Québec durcit le ton envers les médecins récalcitrants
Le gouvernement du premier ministre François Legault a imposé vendredi matin le bâillon à l’Assemblée nationale pour faire adopter une loi spéciale qui réforme le mode de rémunération des médecins québécois. Ce texte prévoit des sanctions financières et disciplinaires contre ceux qui ne respecteraient pas les nouvelles obligations de « continuité des activités professionnelles » dans le réseau public.
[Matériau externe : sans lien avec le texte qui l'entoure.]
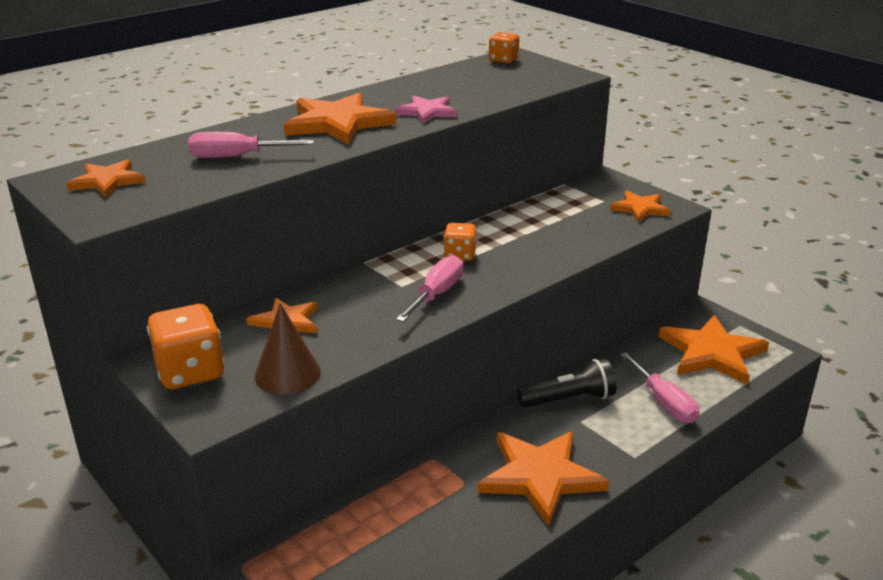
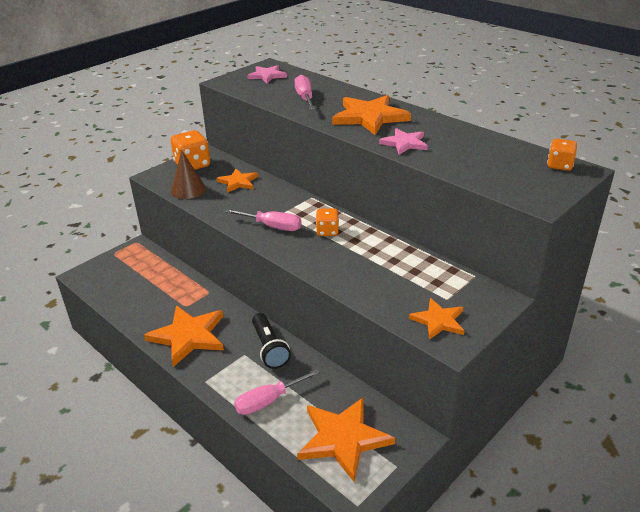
camera: 85 degrees right, 5 degrees up
(107, 181) = (267, 76): orange star -> pink star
Selon la nouvelle législation, les médecins récalcitrants pourraient voir leur salaire réduit et s’exposeraient à des pénalités d’ordre disciplinaire, voire pénales. Les fédérations médicales risquent également une retenue sur les cotisations qui leur sont versées. Les universités, elles, devront garantir la poursuite des activités d’enseignement, sous peine de sanctions similaires.
Un bâillon pour forcer la fin du bras de fer
Le recours au bâillon vise à contrer les moyens de pression des fédérations médicales, notamment ceux des médecins spécialistes qui boycottaient les activités d’enseignement depuis plusieurs semaines. Cette stratégie du gouvernement met fin abruptement aux négociations autour du controversé projet de loi 106, qui liait une partie de la rémunération des médecins à leur performance et à leur disponibilité dans le système de santé.
François Legault a justifié cette décision en invoquant le droit des Québécois à un accès continu aux soins :
« Les citoyens donnent 9 milliards de dollars par an aux médecins, c’est normal qu’ils exigent des résultats », a déclaré le premier ministre depuis le Salon rouge du Parlement.
Réactions et critiques de l’opposition
Les partis d’opposition à Québec n’ont pas tardé à dénoncer la méthode employée. Québec solidaire, par la voix de Ruba Ghazal, a rappelé qu’il s’agissait « du huitième bâillon en sept ans de gouvernement », un chiffre qu’elle considère révélateur d’une gouvernance autoritaire. Le Parti québécois et le Parti libéral ont également vivement critiqué l’approche du gouvernement, accusé de transformer la médecine québécoise en un modèle de type « fast-food » axé sur la productivité plutôt que la qualité des soins.
Vincent Marissal, député de Québec solidaire, a ajouté que ce recours exceptionnel au bâillon survient à peine quelques jours après la reprise des travaux parlementaires, une situation qu’il juge inquiétante pour le processus démocratique.
Une réforme sous haute tension dans le réseau de la santé
Cette loi spéciale s’inscrit dans une série de réformes lancées par le gouvernement Legault pour améliorer l’efficacité du système et rehausser la reddition de comptes des médecins. Cependant, plusieurs experts estiment que la précipitation de la démarche pourrait accentuer le climat de tension dans le réseau, fragilisé par les pénuries de personnel et la surcharge des urgences.
Selon plusieurs sources du milieu hospitalier, les mesures coercitives pourraient même démobiliser une partie du corps médical, déjà éprouvé depuis la pandémie. Les fédérations médicales, de leur côté, affirment ne pas s’opposer à une meilleure imputabilité, mais réclament une réforme concertée, plutôt qu’imposée.
Le débat sur la loi spéciale devrait se prolonger jusqu’à tard vendredi soir, une procédure parlementaire qui, bien qu’exceptionnelle, est devenue récurrente sous le gouvernement actuel.